Hiebe unter die Gürtellinie

In einer Passage des Interviews behauptet Yakut, zahlreiche Videoaufzeichnungen von Hotels in der Hand zu haben. Ausgehend davon richtete er einen Aufruf an die CHP-Wählerschaft. „Passt auf Mustafa Sarıgül und seinen Sohn Emir auf. Sibel Can, ich werde eure Swinger-Treffen mit Vater und Sohn noch preisgeben“, so Yakut. Zuvor hatte er ähnliches über den ehemaligen Ankara-OB Melih Gökçek in den Raum geworfen und ihm eine Affäre mit einer bekannten Transvestiten Oksan nachgesagt. Danach bebte das türkische X, doch mehr passierte nicht.

Erk Acarer tat sich schwer mit der Moderation

Immer wieder schweift Yakut ab. Auch in seinen Videos waren diese Sprünge ein großes Problem. Verglichen mit Peker fehlt Yakut ein roter Faden.

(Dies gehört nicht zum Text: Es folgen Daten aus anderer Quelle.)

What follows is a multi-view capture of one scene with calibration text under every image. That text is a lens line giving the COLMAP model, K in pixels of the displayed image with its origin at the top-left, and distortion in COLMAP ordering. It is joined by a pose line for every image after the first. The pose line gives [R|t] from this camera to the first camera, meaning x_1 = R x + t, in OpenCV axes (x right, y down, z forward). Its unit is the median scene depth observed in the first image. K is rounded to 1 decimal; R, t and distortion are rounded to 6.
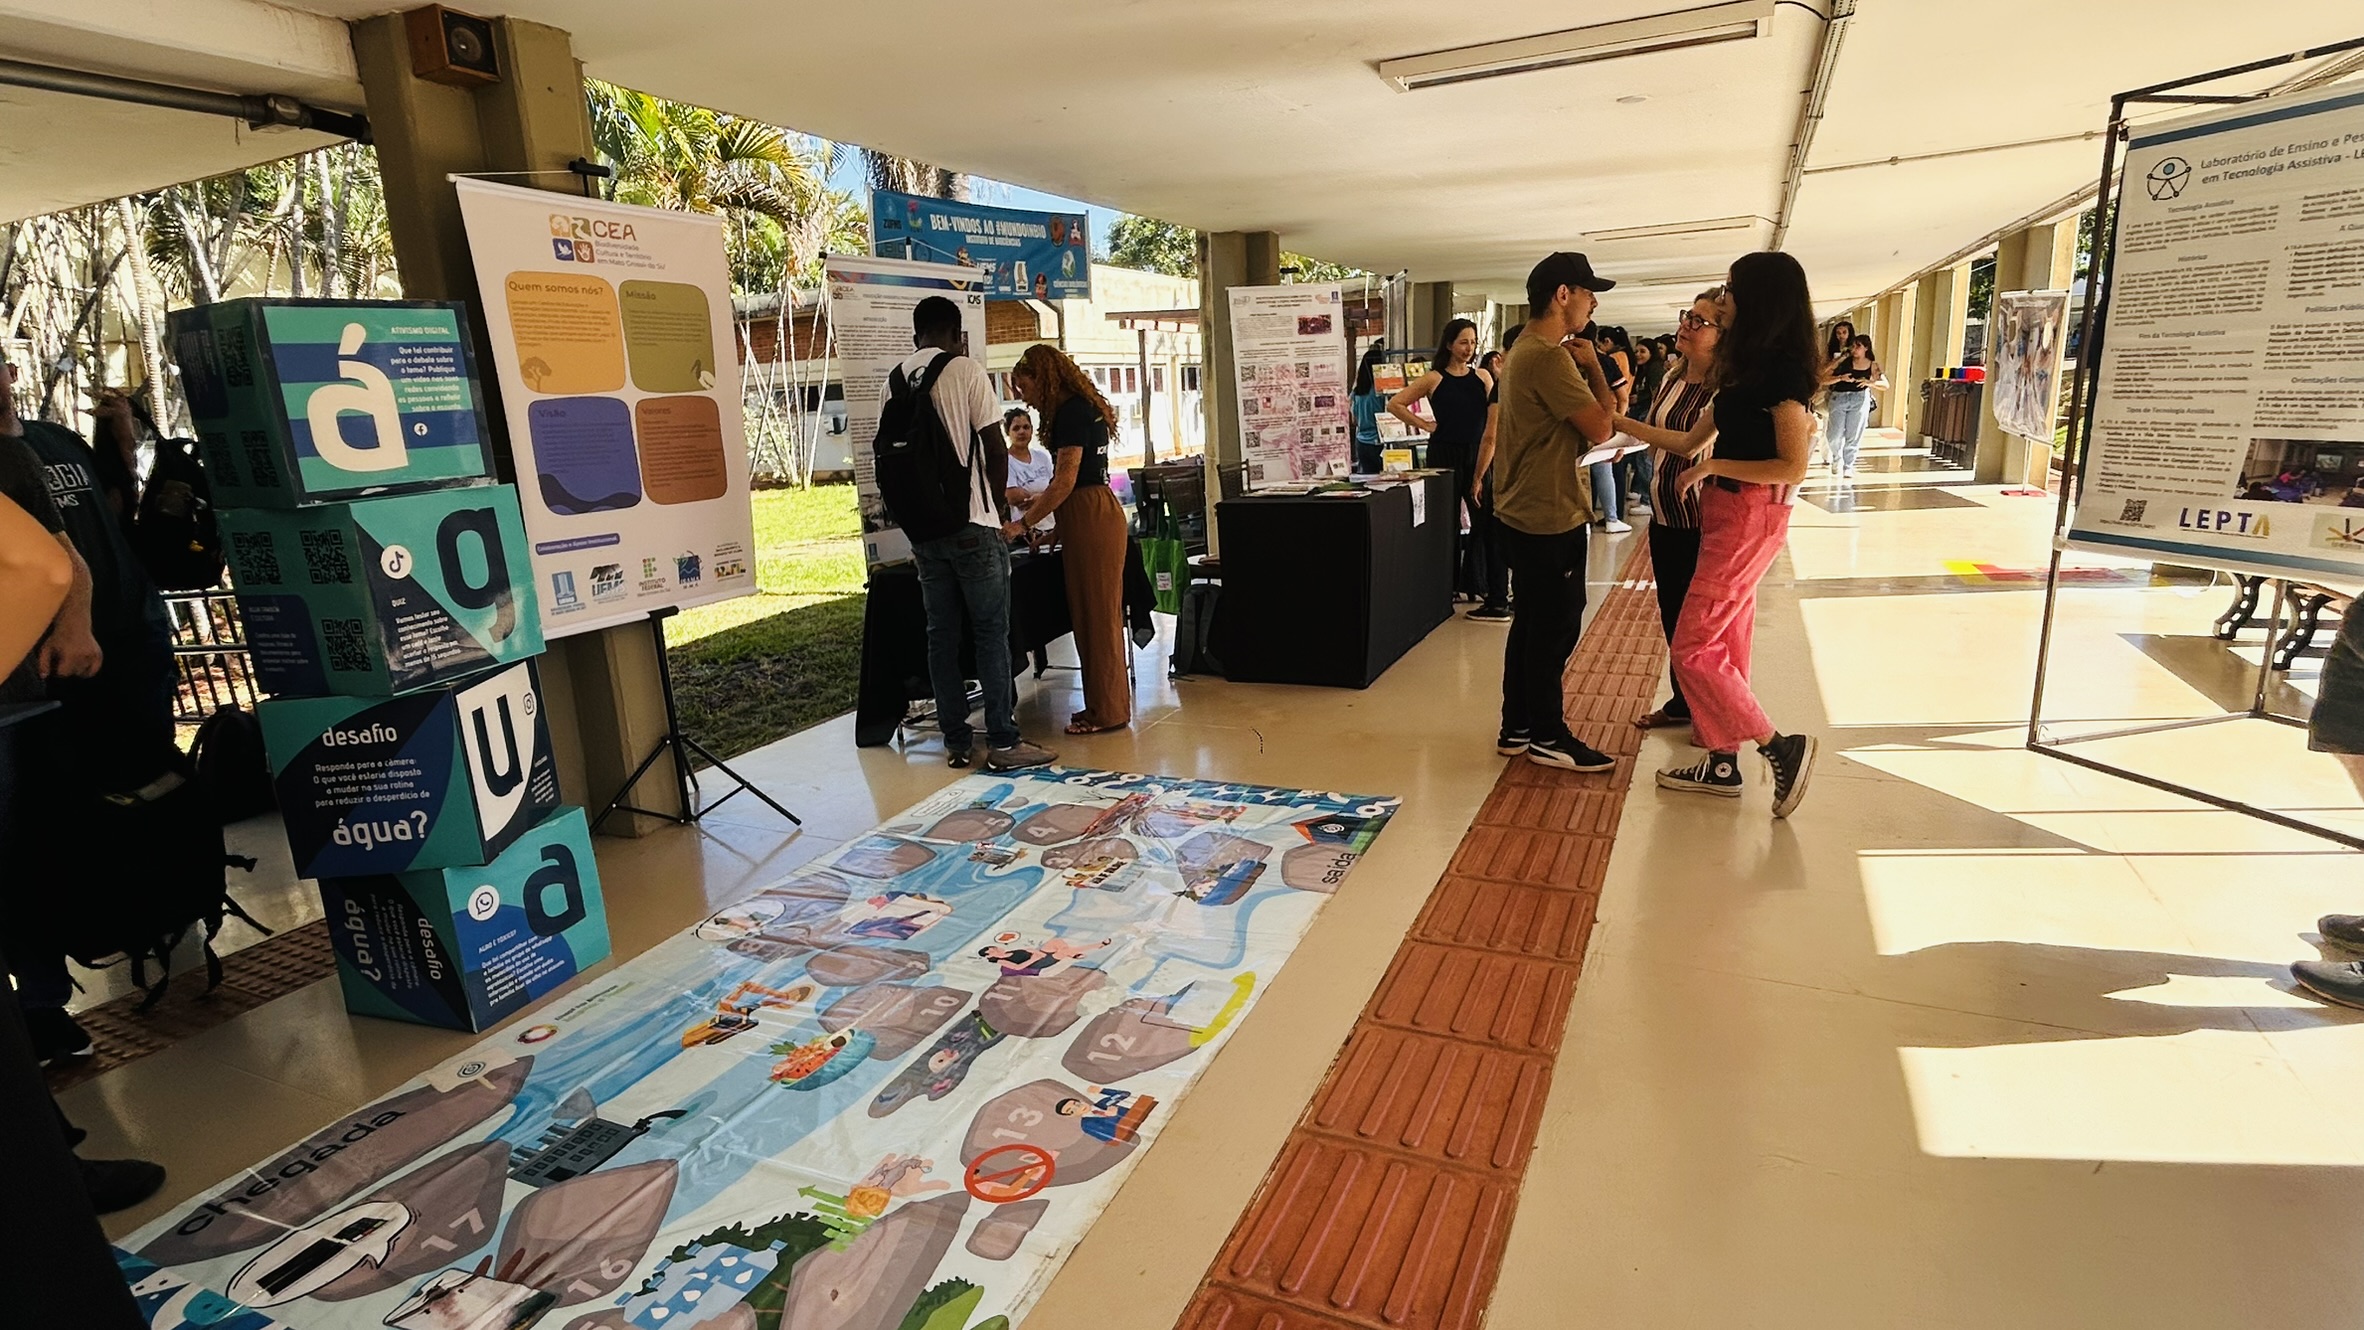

Dennoch sind seine Informationen nicht weniger interessant und brisant. Insofern macht das Interview von Acarer Sinn. Denn seine Hinweise könnten noch viele Köpfe zum Rollen bringen. In Zusammenhang mit dem CHP-Mann Sarıgül machte Yakut in einem Nebensatz auf dessen Verwicklungen mit dem ehemaligen Innenminister Süleyman Soylu in Usbekistan aufmerksam. Mehr gab er indes nicht preis.

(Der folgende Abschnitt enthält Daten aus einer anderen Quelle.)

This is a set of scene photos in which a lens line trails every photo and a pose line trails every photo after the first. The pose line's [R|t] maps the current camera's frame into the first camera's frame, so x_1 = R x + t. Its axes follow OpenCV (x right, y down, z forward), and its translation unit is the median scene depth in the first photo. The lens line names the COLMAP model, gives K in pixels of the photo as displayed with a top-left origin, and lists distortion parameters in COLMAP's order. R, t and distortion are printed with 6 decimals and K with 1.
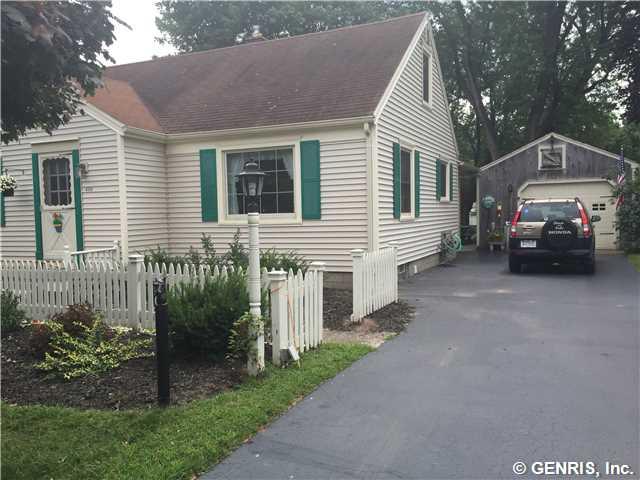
lens RADIAL K [[545.5, 0, 320.1], [0, 545.5, 240.3], [0, 0, 1]] dist [-0.012608, -0.003013]
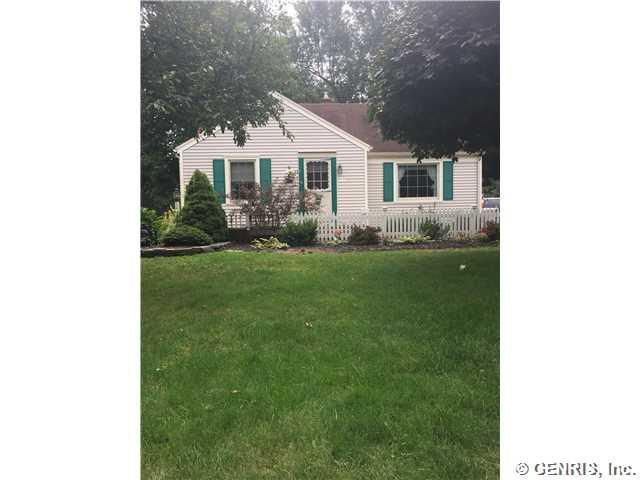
lens RADIAL K [[545.5, 0, 320.2], [0, 545.5, 240.6], [0, 0, 1]] dist [-0.012608, -0.003013]
pose [[0.863354, -0.008851, 0.504521, -1.351337], [0.030224, 0.998958, -0.034194, 0.156273], [-0.503693, 0.044770, 0.862722, -0.471132]]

„Ich habe 23 Videos gemacht, weitere 123 Videos folgen“

Yakut sagt, er wolle weitermachen. So viel steht für den kurdischen Whistleblower fest. Er fühlt im Exil offenbar sicher genug. Die ausländischen Behörden würden ihn niemals an die türkischen Behörden geben. Auch Spanien tat dies nicht. Er ist wieder auf freiem Fuß und will weitere Videos produzieren. „Bis das Volk alles verstanden hat, mache ich weiter“, so Yakut.